Indonesia masih menghadapi permasalahan tingginya angka kehamilan pada anak di bawah usia 18 tahun atau kehamilan remaja. Kehamilan di usia dini ini tidak hanya berdampak terhadap kesehatan ibu dan bayi, namun juga berpotensi mengakibatkan permasalahan sosial yang lebih luas.
Menurut data Kementerian Kesehatan pada 2020, tercatat ada sekitar 177 ribu ibu melahirkan pada kisaran umur 15-19 tahun. Angka tersebut merupakan 5,6% dari total kelahiran di Indonesia. Angka ini masih cukup tinggi dan mengkhawatirkan mengingat kehamilan di usia dini rawan mengancam kesehatan ibu dan janin.
Kehamilan remaja berpotensi menimbulkan komplikasi kehamilan dan persalinan, seperti perdarahan, aborsi, hingga risiko kematian ibu dan bayi. Selain itu, kehamilan dini juga dapat menghambat pertumbuhan dan perkembangan anak itu sendiri, baik secara fisik, mental, maupun psikososial.
Penyebab utama tingginya angka kehamilan remaja adalah kurangnya edukasi kesehatan reproduksi, perilaku seks bebas, pergaulan bebas, rendahnya kesadaran penggunaan kontrasepsi, serta faktor ekonomi dan budaya. Oleh karena itu, diperlukan upaya komprehensif untuk mengatasi permasalahan ini.

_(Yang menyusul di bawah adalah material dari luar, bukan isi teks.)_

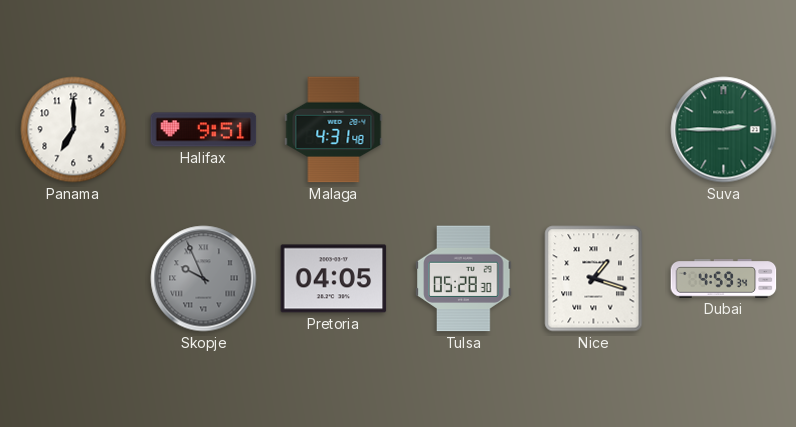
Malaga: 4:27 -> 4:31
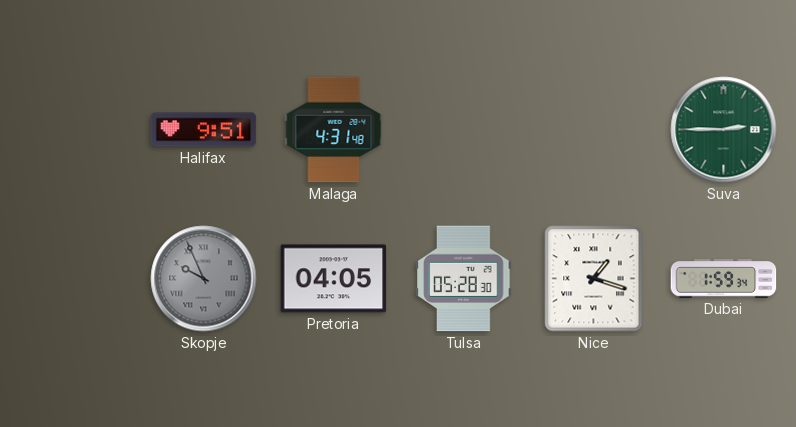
Panama: 7:00 -> none
Dubai: 4:59 -> 1:59
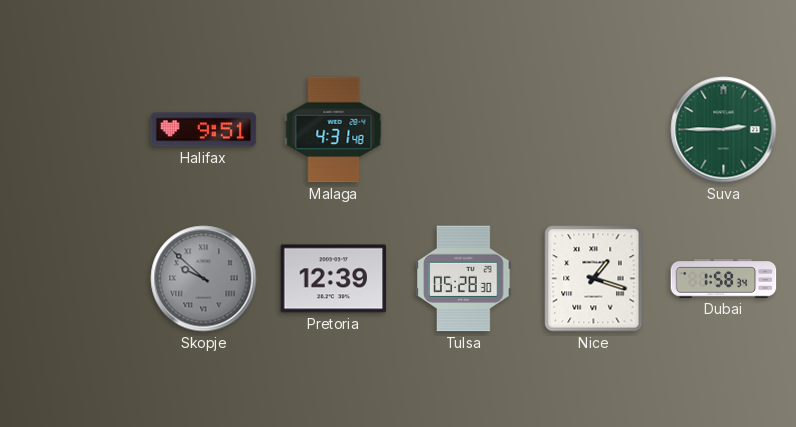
Skopje: 9:56 -> 9:52
Pretoria: 04:05 -> 12:39
Dubai: 1:59 -> 1:58
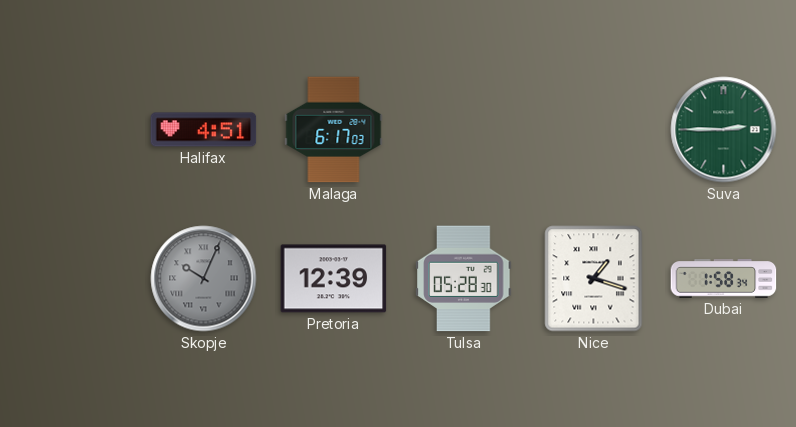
Halifax: 9:51 -> 4:51
Malaga: 4:31 -> 6:17
Skopje: 9:52 -> 10:04
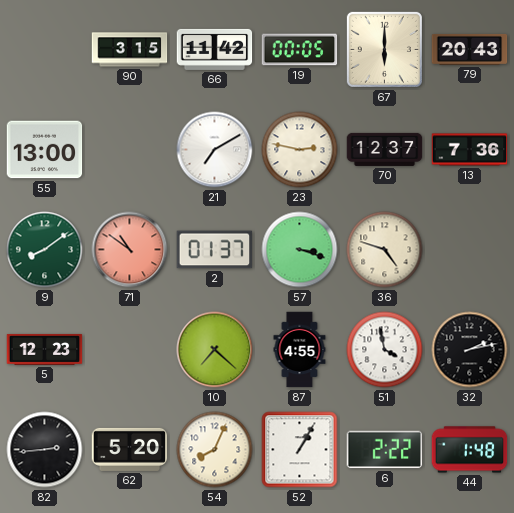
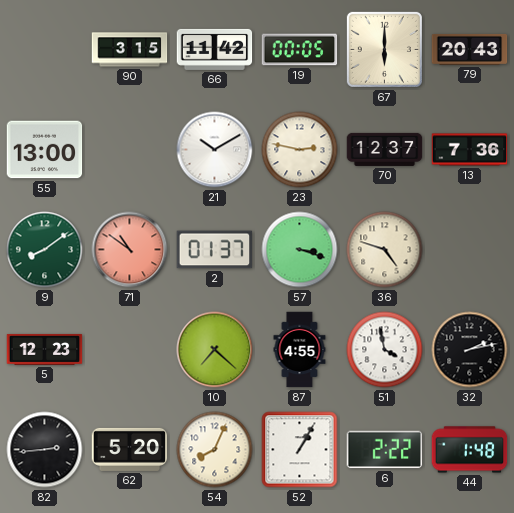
21: 7:10 -> 10:10
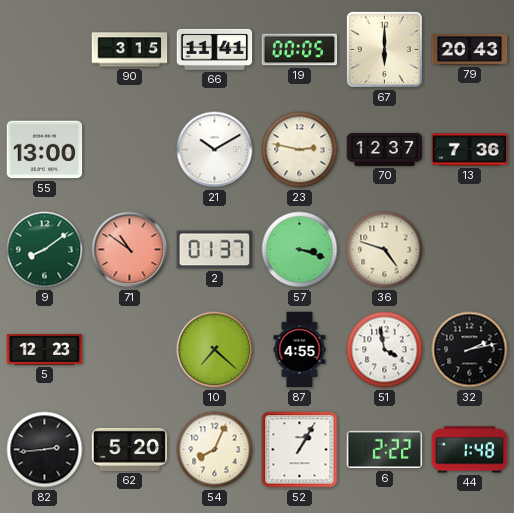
66: 11:42 -> 11:41
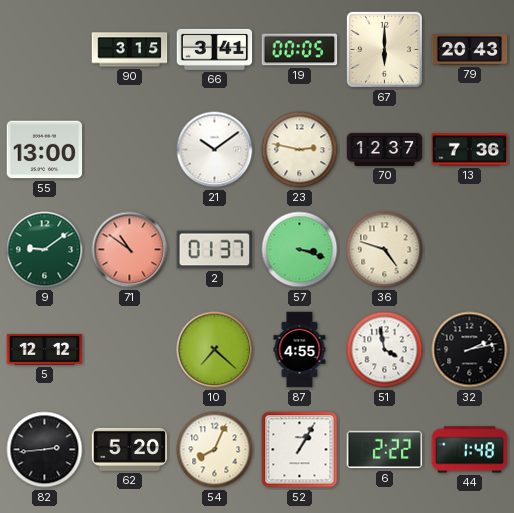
66: 11:41 -> 3:41
21: 10:10 -> 10:09
9: 8:09 -> 9:09
5: 12:23 -> 12:12
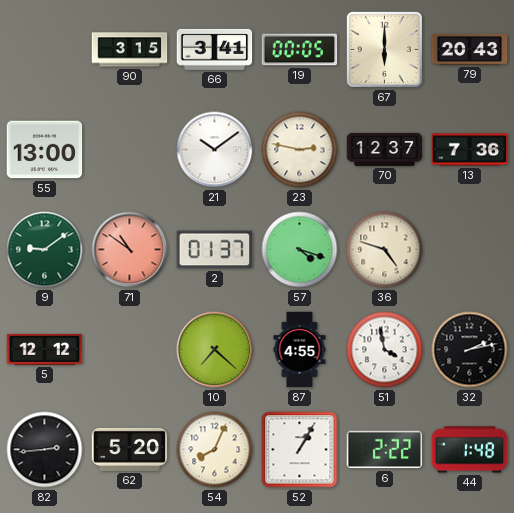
57: 3:18 -> 4:18
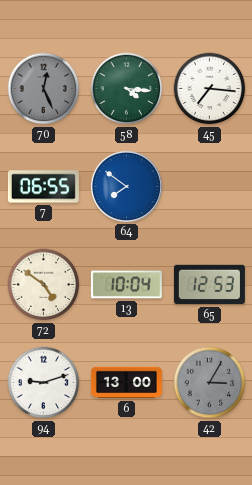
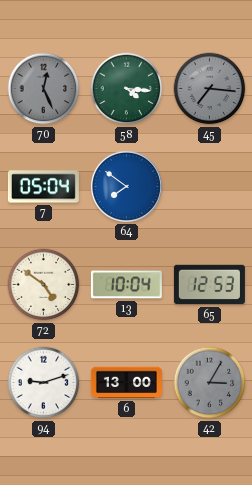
45 dial: white -> grey
7: 06:55 -> 05:04
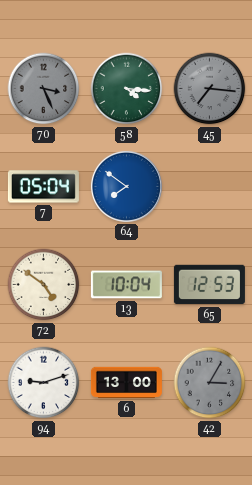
70: 12:26 -> 3:26
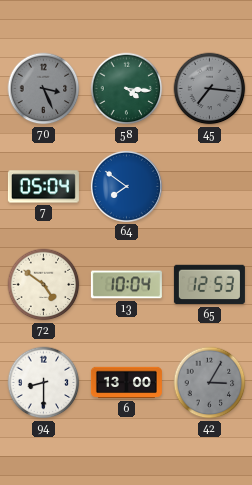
94: 9:12 -> 8:30
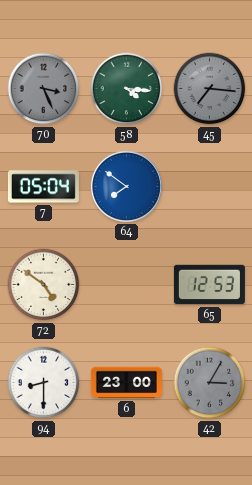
13: 10:04 -> none
6: 13:00 -> 23:00
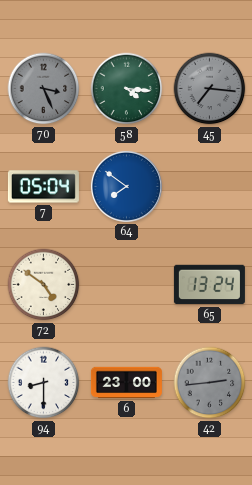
65: 12:53 -> 13:24
42: 3:05 -> 2:44
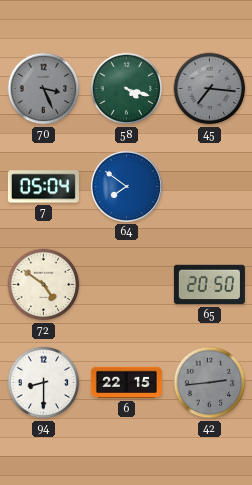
58: 4:16 -> 4:18
65: 13:24 -> 20:50
6: 23:00 -> 22:15
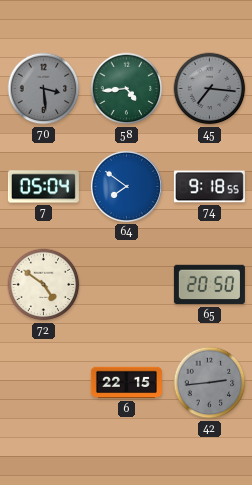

Pemerintah harus meningkatkan edukasi kesehatan reproduksi sejak dini, baik di lingkungan sekolah maupun masyarakat. Selain itu, akses terhadap pelayanan kesehatan reproduksi yang ramah remaja juga perlu diperluas. Keterlibatan orang tua, guru, dan tokoh masyarakat dalam mengawasi dan membimbing remaja juga sangat penting.
Pencegahan kehamilan remaja bukan hanya tanggung jawab pemerintah, tetapi juga membutuhkan peran serta seluruh lapisan masyarakat. Dengan upaya bersama, kita dapat melindungi masa depan anak-anak Indonesia dan mencegah dampak negatif dari kehamilan dini.